◆ Text provided:
- - - - - - -

Yeah. Now, Megan, it's time to get really intentional with your money. You were very aggressive.
You paid off the debt. You did all the things you were supposed to do. Now, you know, it's back to
that equation, Robert and I talk about. Intentionality plus discipline equals inevitable wealth in
retirement. So stay intentional. Stay disciplined. And you all are well in your way to becoming
multi-millionaires in retirement. Our next question comes from Paul D. Paul says,
Hi, Robert Nasson. I love your podcast and I enjoy listening to every episode as I drive to work.
I would like to learn from you guys and I've got a ton of questions. Since I started listening to
your podcast, however, I've opened two Roth IRAs, one for myself and my wife, and we maxed out
2023 and 2024. I've increased my contribution to my 403B plan. It doesn't have a match.

- - - - - - -

Pixel coordinate tracking data
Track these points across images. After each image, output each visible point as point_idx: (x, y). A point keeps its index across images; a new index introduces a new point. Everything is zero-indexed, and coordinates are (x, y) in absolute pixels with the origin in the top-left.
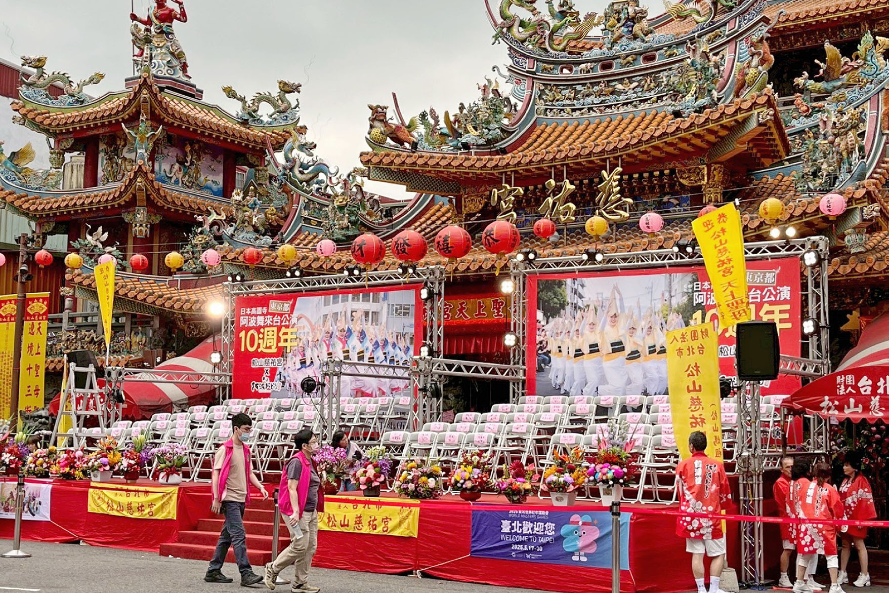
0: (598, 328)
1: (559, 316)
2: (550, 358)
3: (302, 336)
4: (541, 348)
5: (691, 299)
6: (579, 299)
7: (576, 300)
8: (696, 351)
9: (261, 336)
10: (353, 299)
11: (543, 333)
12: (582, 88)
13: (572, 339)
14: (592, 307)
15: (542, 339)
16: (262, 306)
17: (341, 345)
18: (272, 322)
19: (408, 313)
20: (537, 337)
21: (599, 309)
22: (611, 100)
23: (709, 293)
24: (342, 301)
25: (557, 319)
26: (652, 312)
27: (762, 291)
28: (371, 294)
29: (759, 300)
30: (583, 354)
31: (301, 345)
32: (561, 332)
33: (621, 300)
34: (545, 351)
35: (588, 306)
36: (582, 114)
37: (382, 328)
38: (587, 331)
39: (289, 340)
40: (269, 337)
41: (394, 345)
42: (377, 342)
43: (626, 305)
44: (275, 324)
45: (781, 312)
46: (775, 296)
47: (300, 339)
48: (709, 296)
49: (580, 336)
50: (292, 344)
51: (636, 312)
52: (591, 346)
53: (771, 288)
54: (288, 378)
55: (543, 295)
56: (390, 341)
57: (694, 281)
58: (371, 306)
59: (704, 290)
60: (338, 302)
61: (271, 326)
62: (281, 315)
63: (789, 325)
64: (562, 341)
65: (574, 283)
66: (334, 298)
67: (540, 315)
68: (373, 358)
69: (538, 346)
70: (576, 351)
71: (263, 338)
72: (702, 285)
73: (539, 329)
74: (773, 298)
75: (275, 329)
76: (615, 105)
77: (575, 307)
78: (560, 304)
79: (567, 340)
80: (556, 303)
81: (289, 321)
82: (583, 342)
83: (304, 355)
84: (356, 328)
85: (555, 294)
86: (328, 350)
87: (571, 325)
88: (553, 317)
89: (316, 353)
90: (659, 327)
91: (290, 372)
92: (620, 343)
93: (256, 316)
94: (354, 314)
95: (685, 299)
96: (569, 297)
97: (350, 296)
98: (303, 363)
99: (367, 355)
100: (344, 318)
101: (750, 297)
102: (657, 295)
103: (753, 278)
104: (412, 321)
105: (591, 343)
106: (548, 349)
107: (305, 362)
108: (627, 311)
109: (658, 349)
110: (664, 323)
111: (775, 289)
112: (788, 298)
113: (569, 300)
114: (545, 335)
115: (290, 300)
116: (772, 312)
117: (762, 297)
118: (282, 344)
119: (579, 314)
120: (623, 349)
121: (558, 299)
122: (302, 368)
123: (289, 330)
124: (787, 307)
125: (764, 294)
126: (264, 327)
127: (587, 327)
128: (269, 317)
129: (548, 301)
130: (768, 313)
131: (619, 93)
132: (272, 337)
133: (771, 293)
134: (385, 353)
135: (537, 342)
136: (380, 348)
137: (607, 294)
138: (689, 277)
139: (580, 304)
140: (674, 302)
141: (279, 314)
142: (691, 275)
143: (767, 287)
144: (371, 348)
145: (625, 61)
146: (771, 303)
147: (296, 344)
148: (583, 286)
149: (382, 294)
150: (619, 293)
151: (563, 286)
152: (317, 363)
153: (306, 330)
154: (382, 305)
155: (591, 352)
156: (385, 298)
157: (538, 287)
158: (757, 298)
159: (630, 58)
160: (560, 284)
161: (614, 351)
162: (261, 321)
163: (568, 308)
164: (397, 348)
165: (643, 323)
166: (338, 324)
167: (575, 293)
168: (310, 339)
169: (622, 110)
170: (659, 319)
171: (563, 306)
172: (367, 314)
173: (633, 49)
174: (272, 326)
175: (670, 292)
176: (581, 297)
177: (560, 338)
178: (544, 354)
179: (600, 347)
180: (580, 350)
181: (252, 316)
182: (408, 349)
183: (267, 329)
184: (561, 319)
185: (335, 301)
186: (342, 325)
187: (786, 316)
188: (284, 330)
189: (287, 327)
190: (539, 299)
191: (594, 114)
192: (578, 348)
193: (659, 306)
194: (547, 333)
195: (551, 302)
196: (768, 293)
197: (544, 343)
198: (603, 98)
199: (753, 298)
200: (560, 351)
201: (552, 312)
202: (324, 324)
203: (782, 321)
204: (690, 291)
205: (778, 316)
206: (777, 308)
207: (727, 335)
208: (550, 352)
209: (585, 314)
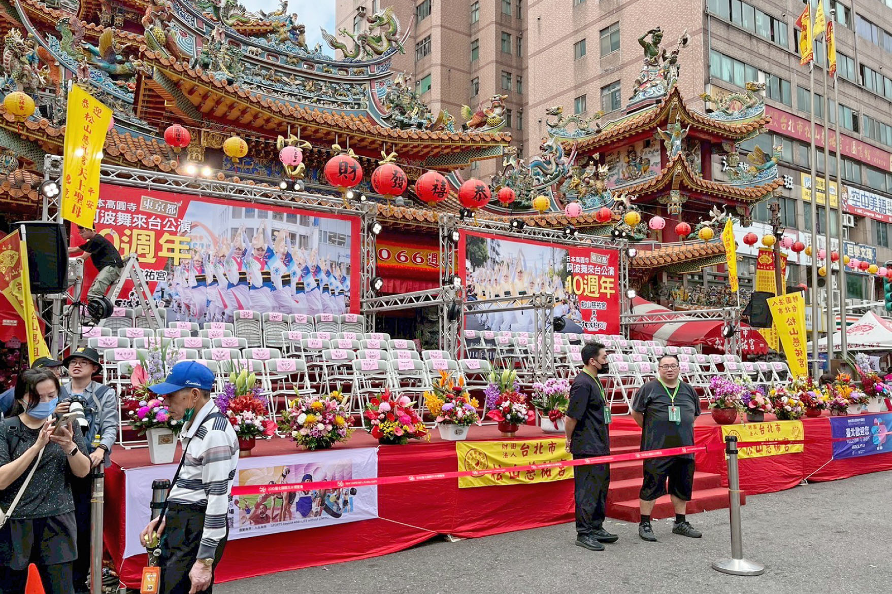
0: (510, 280)
1: (483, 267)
3: (198, 248)
4: (470, 291)
5: (565, 267)
6: (496, 256)
7: (494, 256)
8: (791, 309)
9: (125, 239)
10: (275, 217)
11: (471, 279)
12: (251, 67)
13: (492, 286)
14: (505, 263)
15: (470, 283)
16: (127, 200)
17: (259, 266)
18: (147, 223)
19: (344, 243)
20: (467, 281)
21: (510, 264)
22: (278, 86)
23: (575, 264)
24: (259, 217)
25: (481, 268)
26: (544, 273)
27: (601, 268)
28: (298, 216)
29: (600, 273)
31: (196, 258)
32: (484, 280)
33: (524, 260)
34: (473, 293)
35: (503, 262)
36: (251, 88)
37: (313, 253)
38: (502, 281)
39: (177, 251)
40: (139, 242)
41: (328, 273)
42: (306, 268)
43: (528, 265)
44: (150, 227)
45: (610, 282)
47: (196, 252)
48: (575, 267)
49: (498, 284)
50: (182, 256)
51: (534, 271)
52: (505, 293)
53: (606, 267)
54: (175, 297)
55: (470, 247)
56: (323, 267)
57: (566, 255)
58: (297, 228)
59: (572, 262)
60: (253, 216)
61: (142, 228)
62: (163, 218)
63: (614, 292)
64: (486, 287)
65: (493, 243)
66: (247, 211)
67: (468, 264)
68: (303, 284)
69: (467, 289)
70: (496, 296)
71: (130, 242)
72: (571, 258)
73: (468, 275)
74: (606, 274)
75: (153, 234)
76: (282, 92)
77: (494, 261)
78: (483, 256)
79: (489, 287)
80: (480, 256)
81: (176, 227)
82: (501, 289)
83: (203, 271)
84: (280, 248)
85: (479, 248)
86: (240, 269)
87: (492, 275)
88: (478, 267)
89: (221, 270)
90: (548, 284)
91: (179, 289)
92: (525, 293)
93: (116, 211)
94: (276, 233)
95: (562, 267)
96: (489, 253)
97: (270, 213)
98: (201, 280)
99: (294, 281)
100: (262, 236)
101: (596, 271)
102: (546, 261)
103: (597, 259)
104: (349, 252)
105: (506, 290)
106: (475, 292)
107: (204, 279)
108: (528, 270)
110: (551, 281)
112: (613, 275)
113: (489, 254)
114: (473, 281)
115: (178, 201)
116: (606, 282)
118: (164, 253)
119: (496, 267)
121: (482, 253)
122: (199, 286)
123: (177, 239)
126: (131, 228)
127: (503, 278)
128: (140, 216)
129: (474, 253)
130: (604, 282)
131: (286, 84)
132: (148, 243)
133: (605, 270)
134: (316, 280)
135: (467, 286)
136: (311, 275)
137: (515, 255)
139: (497, 259)
140: (556, 267)
141: (157, 216)
142: (564, 250)
143: (603, 266)
144: (299, 273)
145: (291, 61)
146: (606, 277)
147: (189, 256)
148: (499, 246)
149: (312, 219)
150: (523, 256)
151: (485, 243)
152: (223, 282)
153: (205, 241)
154: (313, 231)
156: (316, 223)
157: (467, 240)
159: (295, 60)
160: (483, 241)
162: (124, 219)
163: (489, 261)
164: (331, 276)
165: (538, 280)
166: (254, 241)
167: (494, 250)
168: (211, 253)
169: (286, 98)
171: (485, 259)
172: (293, 236)
173: (298, 53)
174: (147, 229)
175: (554, 260)
176: (498, 254)
177: (483, 284)
178: (472, 295)
179: (511, 294)
180: (498, 296)
181: (108, 210)
182: (344, 279)
183: (135, 232)
184: (484, 270)
185: (249, 214)
186: (259, 242)
187: (613, 285)
188: (167, 236)
189: (173, 233)
190: (467, 251)
191: (262, 93)
192: (497, 294)
193: (547, 269)
194: (474, 279)
195: (476, 254)
197: (472, 287)
198: (269, 82)
200: (484, 295)
201: (478, 262)
202: (233, 239)
203: (611, 288)
204: (564, 262)
205: (609, 285)
206: (608, 280)
207: (585, 294)
208: (476, 295)
209: (501, 268)
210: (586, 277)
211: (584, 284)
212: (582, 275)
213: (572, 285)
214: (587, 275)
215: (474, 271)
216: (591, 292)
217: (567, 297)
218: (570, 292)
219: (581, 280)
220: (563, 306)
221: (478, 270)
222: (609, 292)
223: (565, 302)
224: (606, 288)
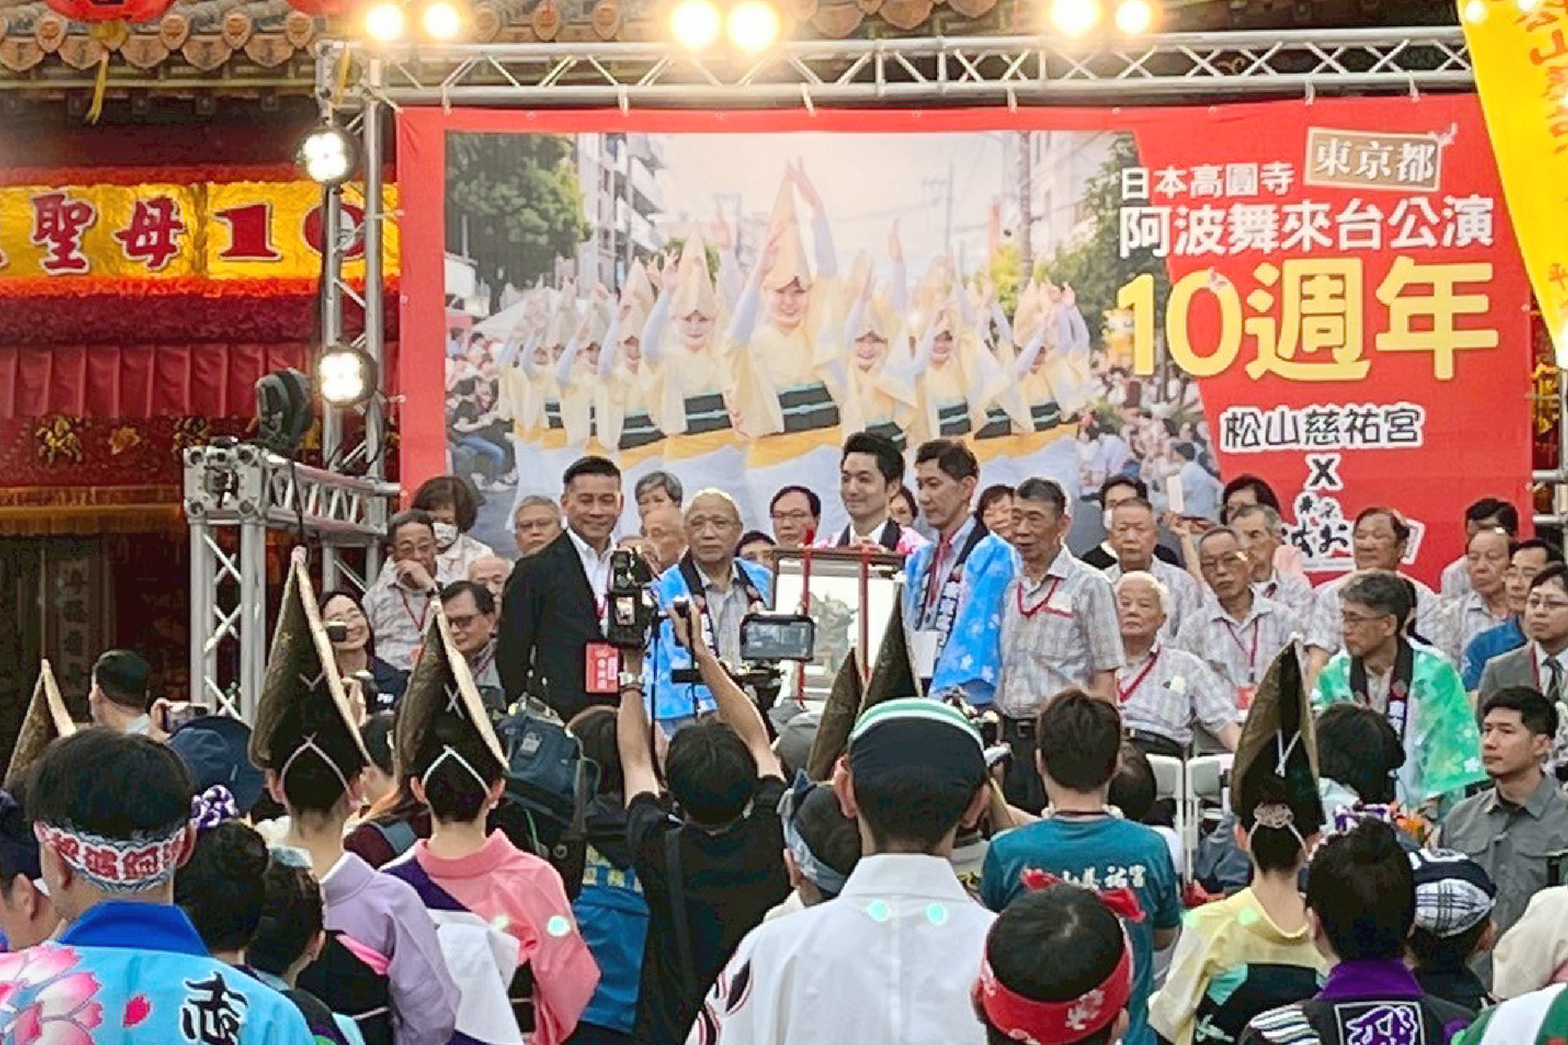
0: (724, 336)
1: (550, 283)
2: (509, 449)
4: (469, 411)
5: (1110, 232)
6: (636, 218)
7: (623, 217)
11: (477, 351)
13: (607, 377)
14: (693, 250)
15: (470, 371)
20: (450, 365)
21: (725, 256)
23: (1183, 210)
25: (540, 293)
26: (954, 278)
27: (1388, 213)
29: (1375, 243)
30: (659, 436)
32: (559, 348)
33: (820, 224)
34: (486, 420)
35: (678, 245)
38: (674, 345)
45: (1459, 289)
46: (1438, 231)
48: (1181, 223)
49: (642, 363)
51: (884, 273)
52: (692, 405)
53: (1423, 202)
55: (472, 194)
57: (1122, 162)
59: (1162, 199)
63: (1489, 339)
64: (564, 385)
65: (615, 153)
67: (459, 277)
69: (453, 403)
70: (629, 422)
72: (1154, 181)
73: (455, 334)
74: (1428, 239)
77: (621, 250)
78: (551, 232)
79: (586, 380)
80: (536, 231)
82: (659, 387)
85: (527, 190)
87: (604, 319)
88: (520, 286)
90: (979, 334)
92: (822, 393)
95: (1088, 231)
96: (592, 209)
101: (1343, 230)
102: (973, 210)
103: (1353, 161)
105: (697, 391)
106: (502, 411)
108: (844, 272)
109: (979, 419)
110: (1002, 321)
111: (1437, 205)
112: (1486, 240)
113: (589, 216)
114: (487, 358)
116: (1426, 289)
117: (1390, 232)
119: (636, 277)
120: (832, 418)
121: (543, 215)
124: (1483, 272)
125: (1394, 220)
127: (676, 328)
129: (498, 219)
130: (1409, 290)
133: (1422, 221)
135: (450, 386)
137: (760, 201)
138: (1100, 150)
139: (641, 233)
140: (1044, 241)
142: (1108, 138)
143: (1409, 195)
146: (1422, 256)
148: (651, 164)
150: (813, 200)
151: (565, 162)
155: (693, 428)
157: (450, 159)
158: (1368, 235)
160: (550, 154)
161: (792, 424)
163: (590, 254)
165: (915, 319)
167: (620, 191)
170: (978, 305)
171: (565, 240)
175: (1026, 200)
176: (643, 207)
177: (552, 369)
178: (484, 432)
179: (731, 407)
180: (645, 420)
184: (555, 297)
187: (1479, 304)
190: (453, 212)
192: (634, 411)
193: (978, 253)
194: (496, 349)
195: (509, 222)
196: (1411, 220)
197: (482, 389)
199: (1352, 235)
200: (556, 423)
203: (1462, 322)
204: (1105, 201)
205: (1443, 305)
206: (1443, 276)
207: (1255, 370)
208: (509, 425)
209: (665, 278)
210: (1266, 274)
211: (1248, 312)
212: (1240, 268)
213: (1160, 323)
214: (1277, 258)
215: (495, 308)
216: (1300, 356)
217: (1119, 395)
218: (1144, 365)
219: (1227, 295)
220: (1087, 450)
221: (517, 305)
222: (1444, 344)
223: (1100, 425)
224: (1421, 323)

- - - - - - -

Write what comes next in the podcast transcript, picking up after its final sentence. This data is unrelated to the podcast transcript.

◆ Response to the task:
Through my work, I put an emergency fund in a high-yield savings account and I invested in
additional $10,000 into individual stocks. I took full control of my 403B when I was.
realize that their aggressive plan was yielding less than a 5% annual return. Again, thanks guys for the
advice. I also have a couple of other retirement plans through previous employers, specifically
three different retirement accounts with about $20,000 invested across them. And here's my question.
Can I bring all of these other retirement accounts and roll them into my Roth IRA? Can I do this
as well for my current 403B or do I just keep that separate? Robert, what's the answer here?
The answer is yes, yes, yes.
You can either roll it over.
You can take a distribution and then put that into it.
You can definitely, definitely utilize this option of what you're talking about.
And it's just a really good way because, you know, whether it's considered a Roth conversion
or just transferring the funds into a new Roth IRA, either way works and is a great strategy moving forward.
Because I don't know if we have the age of Paul D, but assuming your.
You know, in your 30s or 40s, you still have a long time to go.
So getting those benefits of the Roth IRA are going to be so great for you in the long term.
So I love it.
And I would do exactly that.
A hundred percent.
And you mentioned that you increased your contribution to your 403B plan despite it having no match.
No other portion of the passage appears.